The Flynn effect — the substantial rise in IQ scores over the twentieth century, approximately 3 points per decade — provides compelling evidence for environmental malleability at the population level [SOURCE 1]. This pace is far too rapid to reflect genetic change and demonstrates that environmental factors can produce large shifts in mean intelligence within a few generations, even as individual differences within a generation remain substantially heritable.

The distinction between within-generation heritability and cross-generation malleability is critical but frequently conflated in public discourse. A trait can be highly heritable within a generation and yet highly malleable across generations when environments change systematically.

Implications, Limitations, and Open Questions

The convergence of twin, adoption, family, and molecular genetic studies establishes that intelligence is substantially heritable, with estimates typically ranging from 50–80% in Western populations.
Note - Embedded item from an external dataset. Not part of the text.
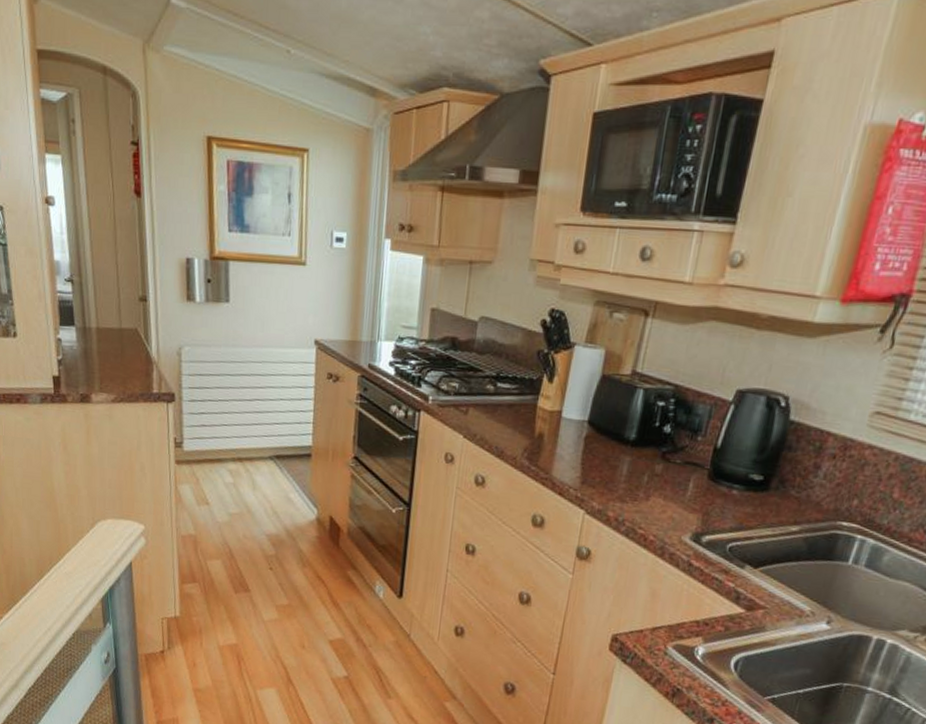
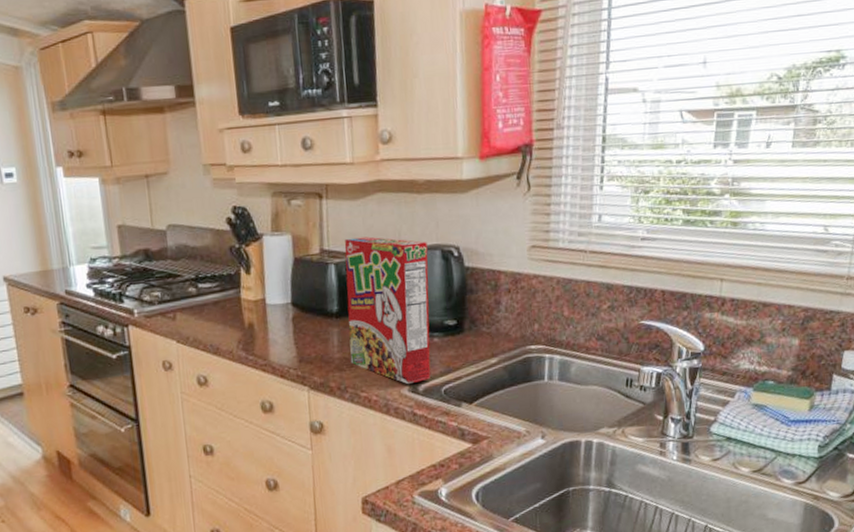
cereal box: none [635,364,753,533] -> present [344,236,431,385]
Several important open questions remain:

• Missing heritability: Twin studies estimate 50–80%, identified variants explain 5–10%, and SNP-based estimates reach 20–30%. The remaining gap may reflect rare variants, structural variants, or non-additive effects [SOURCE 10].
• Gene-environment interplay: Gene-environment correlation and interaction complicate simple partitions of variance [SOURCE 1].
• Causal mechanisms: GWAS identifies associations but does not directly reveal causal pathways from DNA to cognition [SOURCE 7].
• Environmental interventions: High heritability does not imply immutability. Interventions such as iodine supplementation, lead abatement, and early childhood education can affect cognitive development [SOURCE 1].